Problems using Jama in java for LSA

Question

i am making using of the jama package for finding the lsa . I was told to reduce the dimensionality and hence i have reduced it to 3 in this case and i reconstruct the matrix . But the resultant matrix is very different from the one i had given to the system

heres the code

    a = new Matrix(termdoc); // get the matrix here 
    a = a.transpose() ; // since the matrix is in the form of doc * terms i transpose it 
    SingularValueDecomposition sv =new SingularValueDecomposition(a) ; 
    u = sv.getU();
    v = sv.getV(); 
    s = sv.getS();
    uarray = u.getArray();
    sarray = s.getArray(); 
    varray = v.getArray(); 
    sarray_mod = new double[3][3]; //reducing dimension 
    uarray_mod = new double[uarray.length][3];
    varray_mod = new double[3][varray.length]; 
    move(sarray,3,3,sarray_mod); // my method to move the contents 
    move(uarray,uarray.length,3,uarray_mod); 
    move(varray,3,varray.length,varray_mod); 
    e = new Matrix(uarray_mod); 
    f = new Matrix(sarray_mod);
    g = new Matrix(varray_mod);
    Matrix temp  =e.times(f); 
    result = temp.times(g); 
    result = result.transpose(); 
    results = result.getArray() ; 
    System.out.println(" The array after svd : \n"); 
    print(results);// my method to print the array 

 private static void move(double[][] sarray2, int r, int c,
        double[][] sarrayMod) {
    // TODO Auto-generated method stub 
    for(int i=0;i<r;i++)
        for(int t=0;t<c;t++)
            sarrayMod[i][t]=sarray2[i][t];

}

A sample output with just 3 files of which two are the similar

0.25 0 0 0 0 0 0 0 0.25 0 0.25 0.25 0 

0 0.083 0.083 0.083 0.083 0.083 0.083 0.083 0 0.083 0.083 0.167 0.083 

0.25 0 0 0 0 0 0 0 0.25 0 0.25 0.25 0 

The array after svd :

0.225 0.029 0.029 0.029 0.029 0.029 0.029 0.029 0.225 0.029 0.253 0.282 0.029 

-0.121 0.077 0.077 0.077 0.077 0.077 0.077 0.077 -0.121 0.077 -0.044 0.033 0.077 

0.245 0.012 0.012 0.012 0.012 0.012 0.012 0.012 0.245 0.012 0.257 0.269 0.012 

Answer 1

Go through the example Here

In the example, we take first 2 columns from U,S and V . And then we multiply them. It wont result to give you the same matrix but will enhance the performance in similarity.

If you have gone through the example, you will find that the similarity between user and human was in -ve. But after we performed SVD , similarity increased to a +ve value close to 1.

I think the way you are moving is correct. Just go through the example once.

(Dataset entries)
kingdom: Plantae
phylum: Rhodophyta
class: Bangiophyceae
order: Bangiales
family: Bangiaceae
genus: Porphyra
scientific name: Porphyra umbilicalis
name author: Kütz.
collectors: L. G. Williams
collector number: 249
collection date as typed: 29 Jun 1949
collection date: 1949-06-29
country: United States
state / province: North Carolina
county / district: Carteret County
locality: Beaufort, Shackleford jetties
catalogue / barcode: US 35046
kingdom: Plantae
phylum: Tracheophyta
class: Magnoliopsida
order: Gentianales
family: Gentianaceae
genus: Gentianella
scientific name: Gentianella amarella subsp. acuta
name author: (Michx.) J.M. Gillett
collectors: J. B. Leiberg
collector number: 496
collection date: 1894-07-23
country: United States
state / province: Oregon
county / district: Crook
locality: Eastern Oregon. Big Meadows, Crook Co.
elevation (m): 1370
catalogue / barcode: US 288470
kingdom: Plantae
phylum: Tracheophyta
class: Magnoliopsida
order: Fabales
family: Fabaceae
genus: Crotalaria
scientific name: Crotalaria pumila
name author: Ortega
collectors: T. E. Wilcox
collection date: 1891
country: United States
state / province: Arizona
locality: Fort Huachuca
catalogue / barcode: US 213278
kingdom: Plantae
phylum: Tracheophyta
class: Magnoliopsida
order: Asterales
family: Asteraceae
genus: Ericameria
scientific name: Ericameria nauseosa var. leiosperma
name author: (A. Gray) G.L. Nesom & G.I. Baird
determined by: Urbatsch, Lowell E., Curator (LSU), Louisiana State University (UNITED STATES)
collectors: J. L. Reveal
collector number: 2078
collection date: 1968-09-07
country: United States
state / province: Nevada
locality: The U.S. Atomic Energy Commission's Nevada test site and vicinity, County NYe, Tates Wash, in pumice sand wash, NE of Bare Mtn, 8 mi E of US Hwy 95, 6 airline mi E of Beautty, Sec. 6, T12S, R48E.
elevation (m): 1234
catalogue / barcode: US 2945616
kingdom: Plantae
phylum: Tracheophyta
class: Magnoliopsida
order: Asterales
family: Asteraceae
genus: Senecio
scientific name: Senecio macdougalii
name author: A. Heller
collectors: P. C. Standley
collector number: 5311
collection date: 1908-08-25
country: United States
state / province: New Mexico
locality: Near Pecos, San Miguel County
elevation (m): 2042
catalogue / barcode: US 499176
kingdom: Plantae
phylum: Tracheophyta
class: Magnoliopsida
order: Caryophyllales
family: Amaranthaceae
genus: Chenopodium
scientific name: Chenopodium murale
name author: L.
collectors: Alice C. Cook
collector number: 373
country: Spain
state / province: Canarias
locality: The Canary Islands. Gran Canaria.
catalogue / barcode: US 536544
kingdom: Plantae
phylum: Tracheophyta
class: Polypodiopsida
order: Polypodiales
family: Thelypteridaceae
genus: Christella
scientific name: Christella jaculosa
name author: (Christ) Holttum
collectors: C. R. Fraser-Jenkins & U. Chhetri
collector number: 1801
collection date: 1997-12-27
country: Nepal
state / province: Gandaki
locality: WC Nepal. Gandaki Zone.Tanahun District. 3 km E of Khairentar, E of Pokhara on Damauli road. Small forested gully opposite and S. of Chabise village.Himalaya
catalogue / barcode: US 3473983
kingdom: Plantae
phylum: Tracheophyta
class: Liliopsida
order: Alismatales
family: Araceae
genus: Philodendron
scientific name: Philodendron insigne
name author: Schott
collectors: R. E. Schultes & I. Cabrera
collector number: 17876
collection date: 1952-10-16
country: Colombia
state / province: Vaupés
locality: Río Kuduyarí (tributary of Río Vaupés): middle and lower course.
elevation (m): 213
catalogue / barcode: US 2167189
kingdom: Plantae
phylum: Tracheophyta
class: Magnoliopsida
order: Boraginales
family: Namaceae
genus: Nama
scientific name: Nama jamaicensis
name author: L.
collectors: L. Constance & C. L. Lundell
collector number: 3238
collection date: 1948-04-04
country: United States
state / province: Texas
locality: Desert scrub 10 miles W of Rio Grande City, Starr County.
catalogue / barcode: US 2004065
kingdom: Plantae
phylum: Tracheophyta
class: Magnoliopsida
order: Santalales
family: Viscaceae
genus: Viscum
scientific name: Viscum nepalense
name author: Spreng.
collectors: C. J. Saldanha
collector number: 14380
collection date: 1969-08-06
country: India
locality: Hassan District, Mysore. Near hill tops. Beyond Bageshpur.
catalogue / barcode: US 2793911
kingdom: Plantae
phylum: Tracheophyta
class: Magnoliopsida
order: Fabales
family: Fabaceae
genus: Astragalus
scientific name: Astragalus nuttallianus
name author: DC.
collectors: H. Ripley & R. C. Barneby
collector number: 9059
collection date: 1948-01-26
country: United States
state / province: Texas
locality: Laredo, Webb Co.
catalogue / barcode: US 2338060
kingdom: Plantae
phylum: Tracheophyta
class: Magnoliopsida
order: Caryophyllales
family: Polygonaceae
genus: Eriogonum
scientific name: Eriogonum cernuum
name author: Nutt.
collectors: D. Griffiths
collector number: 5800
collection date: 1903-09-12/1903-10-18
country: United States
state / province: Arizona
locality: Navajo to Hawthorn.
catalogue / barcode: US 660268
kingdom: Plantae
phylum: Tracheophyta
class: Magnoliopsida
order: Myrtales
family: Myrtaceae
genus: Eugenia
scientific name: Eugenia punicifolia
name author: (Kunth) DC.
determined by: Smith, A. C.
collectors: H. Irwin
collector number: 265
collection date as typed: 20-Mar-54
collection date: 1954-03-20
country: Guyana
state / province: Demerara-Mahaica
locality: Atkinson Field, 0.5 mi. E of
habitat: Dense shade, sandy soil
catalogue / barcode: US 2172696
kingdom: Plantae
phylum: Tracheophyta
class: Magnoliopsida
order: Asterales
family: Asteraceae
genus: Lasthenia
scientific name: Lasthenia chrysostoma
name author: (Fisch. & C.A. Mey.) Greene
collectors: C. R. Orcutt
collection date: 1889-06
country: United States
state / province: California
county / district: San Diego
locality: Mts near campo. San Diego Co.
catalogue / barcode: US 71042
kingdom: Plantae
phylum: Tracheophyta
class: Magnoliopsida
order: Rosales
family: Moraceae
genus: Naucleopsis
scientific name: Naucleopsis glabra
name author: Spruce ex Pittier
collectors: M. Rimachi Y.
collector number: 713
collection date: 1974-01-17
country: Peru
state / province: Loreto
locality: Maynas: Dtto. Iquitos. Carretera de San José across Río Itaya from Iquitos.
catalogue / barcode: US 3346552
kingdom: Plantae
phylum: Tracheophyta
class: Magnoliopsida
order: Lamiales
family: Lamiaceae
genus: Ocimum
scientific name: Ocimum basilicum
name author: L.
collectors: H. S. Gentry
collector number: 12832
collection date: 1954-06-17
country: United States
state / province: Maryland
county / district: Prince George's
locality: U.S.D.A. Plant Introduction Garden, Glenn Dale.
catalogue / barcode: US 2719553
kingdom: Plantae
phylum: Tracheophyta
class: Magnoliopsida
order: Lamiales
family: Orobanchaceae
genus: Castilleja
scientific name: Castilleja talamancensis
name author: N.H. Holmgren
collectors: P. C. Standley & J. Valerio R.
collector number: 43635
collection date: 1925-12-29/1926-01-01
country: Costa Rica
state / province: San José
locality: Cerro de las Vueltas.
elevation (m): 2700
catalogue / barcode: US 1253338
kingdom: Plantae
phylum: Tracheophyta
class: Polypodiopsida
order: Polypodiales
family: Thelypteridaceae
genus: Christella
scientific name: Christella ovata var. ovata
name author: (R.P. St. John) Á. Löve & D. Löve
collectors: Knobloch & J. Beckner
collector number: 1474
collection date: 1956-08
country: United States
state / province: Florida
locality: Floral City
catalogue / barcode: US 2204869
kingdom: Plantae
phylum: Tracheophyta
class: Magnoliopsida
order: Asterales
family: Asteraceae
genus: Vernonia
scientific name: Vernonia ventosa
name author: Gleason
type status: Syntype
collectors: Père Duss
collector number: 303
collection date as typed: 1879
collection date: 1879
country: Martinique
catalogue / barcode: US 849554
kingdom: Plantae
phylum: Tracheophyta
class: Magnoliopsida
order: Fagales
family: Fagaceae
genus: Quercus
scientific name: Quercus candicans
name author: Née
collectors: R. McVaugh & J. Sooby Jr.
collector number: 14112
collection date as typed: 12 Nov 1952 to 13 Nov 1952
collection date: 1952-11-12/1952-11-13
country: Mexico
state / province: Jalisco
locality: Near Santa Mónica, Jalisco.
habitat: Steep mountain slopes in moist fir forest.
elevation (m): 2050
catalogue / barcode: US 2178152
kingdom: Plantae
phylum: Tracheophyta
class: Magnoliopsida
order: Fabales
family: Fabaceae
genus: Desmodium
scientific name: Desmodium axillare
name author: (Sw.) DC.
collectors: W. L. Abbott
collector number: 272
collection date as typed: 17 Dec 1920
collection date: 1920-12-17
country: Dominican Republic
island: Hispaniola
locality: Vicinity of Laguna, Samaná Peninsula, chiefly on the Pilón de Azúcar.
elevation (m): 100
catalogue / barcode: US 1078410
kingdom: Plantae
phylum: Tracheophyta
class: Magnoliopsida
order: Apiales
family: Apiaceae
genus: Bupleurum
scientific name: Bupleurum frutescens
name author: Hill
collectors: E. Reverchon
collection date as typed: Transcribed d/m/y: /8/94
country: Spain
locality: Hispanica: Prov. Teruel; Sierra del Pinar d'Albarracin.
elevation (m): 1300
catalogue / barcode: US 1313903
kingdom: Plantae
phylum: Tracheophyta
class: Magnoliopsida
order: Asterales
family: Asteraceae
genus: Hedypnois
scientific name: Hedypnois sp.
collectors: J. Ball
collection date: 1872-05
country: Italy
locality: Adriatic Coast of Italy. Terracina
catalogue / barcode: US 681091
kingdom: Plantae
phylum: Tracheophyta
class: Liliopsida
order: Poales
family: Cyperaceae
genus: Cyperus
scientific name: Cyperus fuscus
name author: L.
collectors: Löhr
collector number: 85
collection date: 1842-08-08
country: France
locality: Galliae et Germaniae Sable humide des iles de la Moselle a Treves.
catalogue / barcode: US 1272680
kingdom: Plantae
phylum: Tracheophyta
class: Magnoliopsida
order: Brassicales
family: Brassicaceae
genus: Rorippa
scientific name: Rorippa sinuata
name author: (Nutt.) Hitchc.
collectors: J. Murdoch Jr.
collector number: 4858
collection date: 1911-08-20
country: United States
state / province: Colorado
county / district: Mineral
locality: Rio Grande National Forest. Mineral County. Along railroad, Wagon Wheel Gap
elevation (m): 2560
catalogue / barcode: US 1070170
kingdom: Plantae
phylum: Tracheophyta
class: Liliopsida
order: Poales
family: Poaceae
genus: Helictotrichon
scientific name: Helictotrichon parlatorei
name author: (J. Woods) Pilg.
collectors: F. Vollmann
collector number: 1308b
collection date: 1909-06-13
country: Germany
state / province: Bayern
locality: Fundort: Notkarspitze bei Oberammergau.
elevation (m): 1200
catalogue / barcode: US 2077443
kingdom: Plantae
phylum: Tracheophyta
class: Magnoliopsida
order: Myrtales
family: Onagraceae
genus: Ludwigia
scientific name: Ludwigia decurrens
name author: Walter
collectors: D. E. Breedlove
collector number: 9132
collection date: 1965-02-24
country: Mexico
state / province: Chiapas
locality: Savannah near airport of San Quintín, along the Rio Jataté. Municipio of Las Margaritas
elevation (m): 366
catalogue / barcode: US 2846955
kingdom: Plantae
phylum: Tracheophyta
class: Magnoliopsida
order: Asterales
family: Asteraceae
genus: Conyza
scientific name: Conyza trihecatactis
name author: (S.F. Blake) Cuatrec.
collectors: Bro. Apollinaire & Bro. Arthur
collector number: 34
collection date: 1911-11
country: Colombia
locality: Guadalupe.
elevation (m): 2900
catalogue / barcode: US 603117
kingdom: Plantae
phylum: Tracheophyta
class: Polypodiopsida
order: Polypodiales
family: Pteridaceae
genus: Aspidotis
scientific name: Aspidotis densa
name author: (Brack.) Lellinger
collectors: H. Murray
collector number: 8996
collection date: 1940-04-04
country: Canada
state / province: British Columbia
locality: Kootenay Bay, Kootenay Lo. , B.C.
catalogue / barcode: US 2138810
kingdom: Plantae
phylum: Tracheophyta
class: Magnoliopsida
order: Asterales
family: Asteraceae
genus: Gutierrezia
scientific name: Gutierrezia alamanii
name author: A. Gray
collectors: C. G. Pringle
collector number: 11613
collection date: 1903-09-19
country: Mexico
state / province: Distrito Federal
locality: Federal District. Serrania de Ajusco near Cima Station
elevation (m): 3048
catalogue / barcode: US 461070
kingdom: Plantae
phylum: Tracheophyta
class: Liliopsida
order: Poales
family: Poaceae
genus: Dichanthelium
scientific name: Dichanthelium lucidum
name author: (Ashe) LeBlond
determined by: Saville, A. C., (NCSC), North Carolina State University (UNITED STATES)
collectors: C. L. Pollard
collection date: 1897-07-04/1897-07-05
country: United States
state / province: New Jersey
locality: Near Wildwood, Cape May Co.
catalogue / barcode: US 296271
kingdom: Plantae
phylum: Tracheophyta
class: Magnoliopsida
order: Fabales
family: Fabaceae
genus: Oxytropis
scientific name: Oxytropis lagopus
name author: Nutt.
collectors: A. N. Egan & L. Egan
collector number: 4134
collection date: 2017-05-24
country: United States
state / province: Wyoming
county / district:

-- PROBLEMS TO WORK ON --
(a) In the thread on Jama and LSA, list every method the code calls on the SingularValueDecomposition object sv.
(b) In the thread on Jama and LSA, how many columns from U, S and V does the answer's example take?
(c) Output the stretch of the thread on Jama and LSA from "Go through the example Here" through "close to 1.".

-- ANSWER LIST --
(a) getU(), getV(), getS()

(b) The first 2 columns.

(c)
Go through the example Here

In the example, we take first 2 columns from U,S and V . And then we multiply them. It wont result to give you the same matrix but will enhance the performance in similarity.

If you have gone through the example, you will find that the similarity between user and human was in -ve. But after we performed SVD , similarity increased to a +ve value close to 1.